Chemists in China were initially studying the tree, Abies beshanzuensis, to look for molecules that might be able to treat diabetes and obesity. Using only bark and needles that fell from the trees, in order to not further disturb the small population, researchers found that the tree's makeup wasn't as effective as they'd hoped in treating these diseases.
The tree's healing powers looked grim until Mingji Dai, an organic chemist at Purdue University, started tinkering with some of its molecules in his lab. His team created synthetic versions of two, and then a few analogs, which have minor structural modifications. In collaboration with Zhong-Yin Zhang, a distinguished professor of medicinal chemistry at Purdue, he found that one of the synthetic analogs was a potent and selective inhibitor of SHP2, an increasingly popular target for cancer treatment. The findings were published in the Journal of the American Chemical Society.

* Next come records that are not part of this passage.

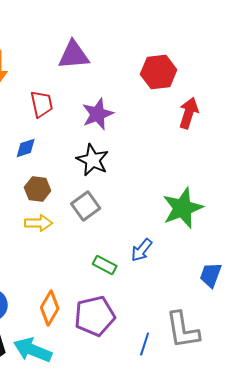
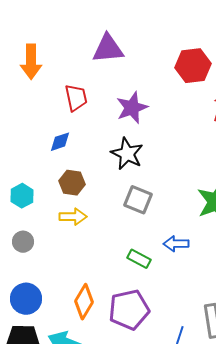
gray square: (86, 206) -> (138, 200), moved, turned -32
blue arrow: (142, 250) -> (176, 244), turned 50

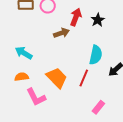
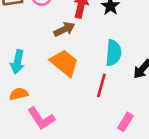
cyan arrow: (24, 53) -> (17, 62), turned -102
orange trapezoid: (57, 78) -> (64, 63), moved

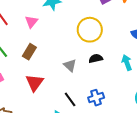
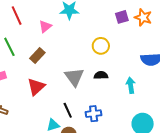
yellow circle: (90, 30) -> (101, 46), size x0.7
gray triangle: (70, 65) -> (74, 77), size x1.5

"This is one of the most important anti-cancer targets in the pharmaceutical industry right now, for a wide variety of tumors," Dai said. "A lot of companies are trying to develop drugs that work against SHP2."
Cancer was projected to take more than 600,000 lives in the United States alone in 2018, according to the National Cancer Institute. Targeted therapies help treat cancer by interfering with specific proteins that help tumors grow and spread throughout the body. Unlike many of the molecules used to target SHP2 right now, Dai's (referred to as "compound 30") forms a chemical bond with the SHP2 protein.
"With others, it's a looser binding. Ours forms a covalent bond, which is more secure and long-lasting," Dai said. "But we also wondered whether this type of molecule could interact with other proteins."
With help from chemical biologists at the Scripps Research Institute in Florida, the team went fishing—in a pond full of proteins. Using a tagged version of compound 29 (which is just a bit structurally different from compound 30) as bait, they caught POLE3, an enzyme that helps synthesize and repair DNA molecules.
This told the team that POLE3 and compound 29 were interacting, but not much else. Alone, compound 29 had no effect on cancer cells. But they knew this compound was drawn to a target protein involved in DNA synthesis, so they started looking for FDA-approved cancer drugs that target DNA for potential combination therapy. They found Etoposide, a DNA-damaging drug used to treat multiple types of cancer. Together, the results were promising.
"Compound 29 alone doesn't kill cancer, but when you combine it with Etoposide, the drug is much more effective," Dai said. "This could improve some of the cancer drugs used today, and it also tells us something new about the function of POLE3. People weren't targeting this protein for cancer treatment before, but our findings offer a new strategy for killing cancer cells."